### REQUEST
Word for word, set down the lines from the one that holds "se m� prov�st p�epis" through the final line of the listing below, and exclude every picture.

### AVAILABLE DATA
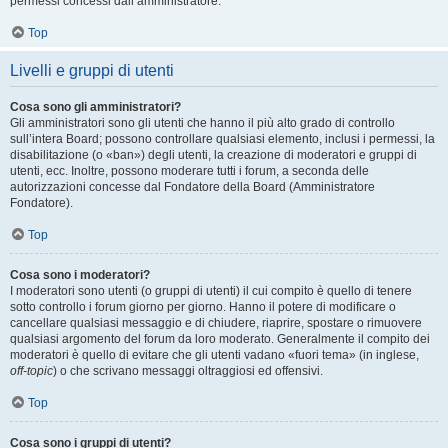
permessi concessi dall’amministratore.
Top
Livelli e gruppi di utenti
Cosa sono gli amministratori?
Gli amministratori sono gli utenti che hanno il più alto grado di controllo
sull’intera Board; possono controllare qualsiasi elemento, inclusi i permessi, la
disabilitazione (o «ban») degli utenti, la creazione di moderatori e gruppi di
utenti, ecc. Inoltre, possono moderare tutti i forum, a seconda delle
autorizzazioni concesse dal Fondatore della Board (Amministratore
Fondatore).
Top
Cosa sono i moderatori?
I moderatori sono utenti (o gruppi di utenti) il cui compito è quello di tenere
sotto controllo i forum giorno per giorno. Hanno il potere di modificare o
cancellare qualsiasi messaggio e di chiudere, riaprire, spostare o rimuovere
qualsiasi argomento del forum da loro moderato. Generalmente il compito dei
moderatori è quello di evitare che gli utenti vadano «fuori tema» (in inglese,
off-topic
) o che scrivano messaggi oltraggiosi ed offensivi.
Top
Cosa sono i gruppi di utenti?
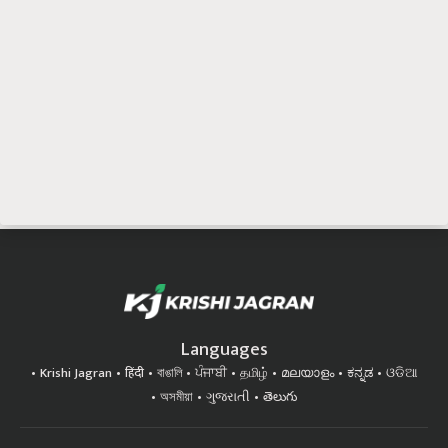
Languages
Krishi Jagran
हिंदी
বাঙালি
ਪੰਜਾਬੀ
தமிழ்
മലയാളം
ಕನ್ನಡ
ଓଡିଆ
অসমীয়া
ગુજરાતી
తెలుగు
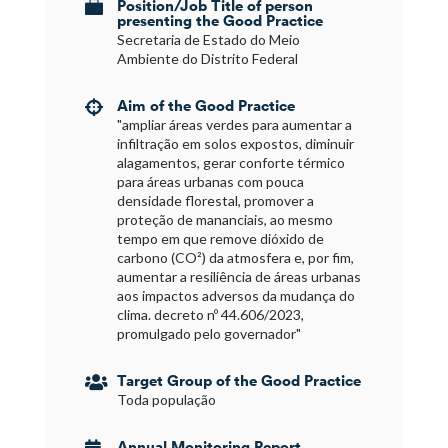
Position/Job Title of person

presenting the Good Practice
Secretaria de Estado do Meio
Ambiente do Distrito Federal
Aim of the Good Practice

"ampliar áreas verdes para aumentar a
infiltração em solos expostos, diminuir
alagamentos, gerar conforte térmico
para áreas urbanas com pouca
densidade florestal, promover a
proteção de mananciais, ao mesmo
tempo em que remove dióxido de
carbono (CO²) da atmosfera e, por fim,
aumentar a resiliência de áreas urbanas
aos impactos adversos da mudança do
clima. decreto nº 44.606/2023,
promulgado pelo governador"
Target Group of the Good Practice

Toda população
Annual Monitoring Report

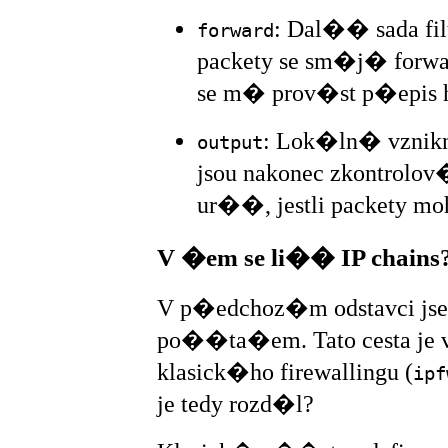
: Dal�� sada fil
forward
packety se sm�j� forw
se m� prov�st p�epis 
: Lok�ln� vznik
output
jsou nakonec zkontrolo
ur��, jestli packety m
V �em se li�� IP chains
V p�edchoz�m odstavci jsem
po��ta�em. Tato cesta je 
klasick�ho firewallingu (
ipf
je tedy rozd�l?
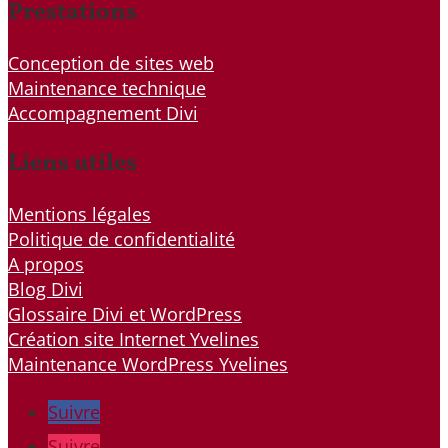
Prestations
Conception de sites web
Maintenance technique
Accompagnement Divi
Liens utiles
Mentions légales
Politique de confidentialité
A propos
Blog Divi
Glossaire Divi et WordPress
Création site Internet Yvelines
Maintenance WordPress Yvelines
Suivre
Suivre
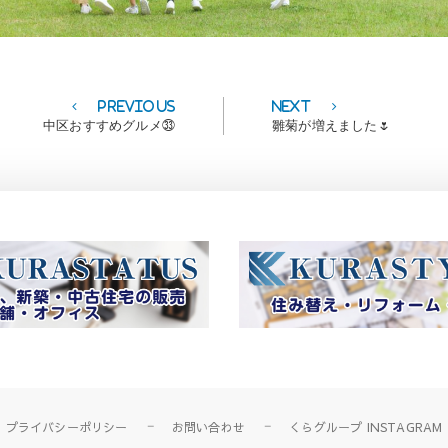
Previous
Next
Previous
Next
post:
post:
中区おすすめグルメ㉝
雛菊が増えました🌷
プライバシーポリシー
お問い合わせ
くらグループ INSTAGRAM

### YOUR SOLUTION
se m� prov�st p�epis 
: Lok�ln� vznik
output
jsou nakonec zkontrolo
ur��, jestli packety m
V �em se li�� IP chains
V p�edchoz�m odstavci jsem
po��ta�em. Tato cesta je 
klasick�ho firewallingu (
ipf
je tedy rozd�l?
Prestations
Conception de sites web
Maintenance technique
Accompagnement Divi
Liens utiles
Mentions légales
Politique de confidentialité
A propos
Blog Divi
Glossaire Divi et WordPress
Création site Internet Yvelines
Maintenance WordPress Yvelines
Suivre
Suivre
Previous
Next
Previous
Next
post:
post:
中区おすすめグルメ㉝
雛菊が増えました🌷
プライバシーポリシー
お問い合わせ
くらグループ INSTAGRAM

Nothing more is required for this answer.